> **Sayfa Alıntısı**:
•••••

DENETİMİ ÇIKMAZA SOKAN AN VE ASLARIN HAYAL KIRIKLIĞI (BİG FOUR)
GİRİŞ:
14.02.2011 tarihli ve 27846 sayılı Resmi Gazete ‘de yayınlanan, 6102 Sayılı, revize edilen Türk Ticaret Kanunu (TTK), tüm yönleri ile hayatımızın bütününü kapsayacak şekilde ve özellikle ticari hayatımız da ezber bozduracak, yeni değişimleriyle beraberinde hayatımızda önemli değişikliklere temel oluşturmuş, hatta sürecin uygulama safhaların da, eksiklik ve genişlemeler münasebetiyle, yamalara gidilme ihtiyacı doğmuş, temel amacından ara ara uzaklaşması da, bu vesile ile ayrı bir sorunsalı tartışmaya açmıştır.
Dünya, özellikle 21 ‘inci yüz yılın ilk yıllarında sırlandığı yerden ortaya çıkan özellikle kötü verilerin, denetim olgusunu öne çıkararak, önemine binaen bilinçlenmelerin oluşmasına tanıklık etmiştir.

•••••

> **Görev Listesi**:
A. Sayfa alıntısında "DENETİMİ ÇIKMAZA SOKAN" sözleriyle başlayıp "sorunsalı tartışmaya açmıştır." sözlerine kadar devam eden kısmı harfiyen yazıya geçirin.
B. Sayfa alıntısına göre Türk Ticaret Kanunu'nun uygulama safhalarında yamalara gidilme ihtiyacı neden doğmuştur? Bir ila üç cümleyle açıklayın.
Öğelerin bu işle hiçbir ilgisi yoktur.

Veri kümesi öğeleri
•••••

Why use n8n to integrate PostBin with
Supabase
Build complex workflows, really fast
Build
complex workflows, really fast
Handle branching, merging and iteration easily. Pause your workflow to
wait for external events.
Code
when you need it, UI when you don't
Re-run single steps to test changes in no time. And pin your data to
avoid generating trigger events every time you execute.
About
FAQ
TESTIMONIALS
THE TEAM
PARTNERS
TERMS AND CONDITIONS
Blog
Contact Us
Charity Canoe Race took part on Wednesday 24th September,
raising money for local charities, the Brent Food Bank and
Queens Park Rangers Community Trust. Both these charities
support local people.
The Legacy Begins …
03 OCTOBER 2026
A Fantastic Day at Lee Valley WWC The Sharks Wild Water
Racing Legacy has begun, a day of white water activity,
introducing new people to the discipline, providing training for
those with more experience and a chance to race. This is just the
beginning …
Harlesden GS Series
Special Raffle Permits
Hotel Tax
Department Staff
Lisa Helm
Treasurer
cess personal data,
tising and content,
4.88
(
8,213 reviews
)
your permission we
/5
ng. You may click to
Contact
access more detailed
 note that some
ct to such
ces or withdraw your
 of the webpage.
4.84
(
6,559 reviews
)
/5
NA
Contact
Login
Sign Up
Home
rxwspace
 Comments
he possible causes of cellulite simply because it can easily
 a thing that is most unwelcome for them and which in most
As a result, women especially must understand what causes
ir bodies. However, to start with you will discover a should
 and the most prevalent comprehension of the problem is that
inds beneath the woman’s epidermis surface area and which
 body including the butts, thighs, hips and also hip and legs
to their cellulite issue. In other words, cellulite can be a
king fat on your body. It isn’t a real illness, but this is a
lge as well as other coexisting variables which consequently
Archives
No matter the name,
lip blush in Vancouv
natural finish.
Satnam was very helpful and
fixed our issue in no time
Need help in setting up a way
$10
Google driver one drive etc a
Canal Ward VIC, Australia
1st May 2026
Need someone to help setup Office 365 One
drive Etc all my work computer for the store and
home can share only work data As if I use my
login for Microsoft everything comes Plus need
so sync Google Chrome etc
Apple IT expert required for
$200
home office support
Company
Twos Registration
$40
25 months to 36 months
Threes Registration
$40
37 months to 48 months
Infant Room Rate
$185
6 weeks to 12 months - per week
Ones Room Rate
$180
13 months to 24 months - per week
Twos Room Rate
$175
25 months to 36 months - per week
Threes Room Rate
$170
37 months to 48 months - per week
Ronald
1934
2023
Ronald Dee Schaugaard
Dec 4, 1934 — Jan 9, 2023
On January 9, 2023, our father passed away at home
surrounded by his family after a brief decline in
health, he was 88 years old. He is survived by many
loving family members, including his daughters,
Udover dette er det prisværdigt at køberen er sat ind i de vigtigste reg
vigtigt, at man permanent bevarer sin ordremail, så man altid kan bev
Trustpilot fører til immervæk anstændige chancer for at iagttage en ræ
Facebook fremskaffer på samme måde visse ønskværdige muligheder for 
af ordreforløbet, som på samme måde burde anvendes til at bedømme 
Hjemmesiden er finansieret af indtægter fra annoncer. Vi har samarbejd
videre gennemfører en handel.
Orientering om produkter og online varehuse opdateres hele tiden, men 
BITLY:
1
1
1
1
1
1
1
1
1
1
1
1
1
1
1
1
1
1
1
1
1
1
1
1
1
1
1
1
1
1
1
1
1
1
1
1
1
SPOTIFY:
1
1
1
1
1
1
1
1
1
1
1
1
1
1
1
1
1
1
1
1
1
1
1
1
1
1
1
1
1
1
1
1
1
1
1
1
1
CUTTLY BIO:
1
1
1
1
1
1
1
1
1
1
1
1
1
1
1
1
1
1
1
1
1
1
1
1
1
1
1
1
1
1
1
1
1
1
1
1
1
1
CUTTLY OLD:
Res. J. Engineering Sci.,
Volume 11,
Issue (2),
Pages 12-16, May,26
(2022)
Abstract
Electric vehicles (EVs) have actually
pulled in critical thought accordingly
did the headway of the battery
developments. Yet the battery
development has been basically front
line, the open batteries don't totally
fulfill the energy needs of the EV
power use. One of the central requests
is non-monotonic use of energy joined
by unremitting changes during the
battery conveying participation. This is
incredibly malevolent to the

•••••

> **Cevaplar**:
A.
DENETİMİ ÇIKMAZA SOKAN AN VE ASLARIN HAYAL KIRIKLIĞI (BİG FOUR)
GİRİŞ:
14.02.2011 tarihli ve 27846 sayılı Resmi Gazete ‘de yayınlanan, 6102 Sayılı, revize edilen Türk Ticaret Kanunu (TTK), tüm yönleri ile hayatımızın bütününü kapsayacak şekilde ve özellikle ticari hayatımız da ezber bozduracak, yeni değişimleriyle beraberinde hayatımızda önemli değişikliklere temel oluşturmuş, hatta sürecin uygulama safhaların da, eksiklik ve genişlemeler münasebetiyle, yamalara gidilme ihtiyacı doğmuş, temel amacından ara ara uzaklaşması da, bu vesile ile ayrı bir sorunsalı tartışmaya açmıştır.

B. Sayfa alıntısına göre bu ihtiyaç, kanunun uygulama safhalarında ortaya çıkan eksiklikler ve genişlemeler yüzünden doğmuştur.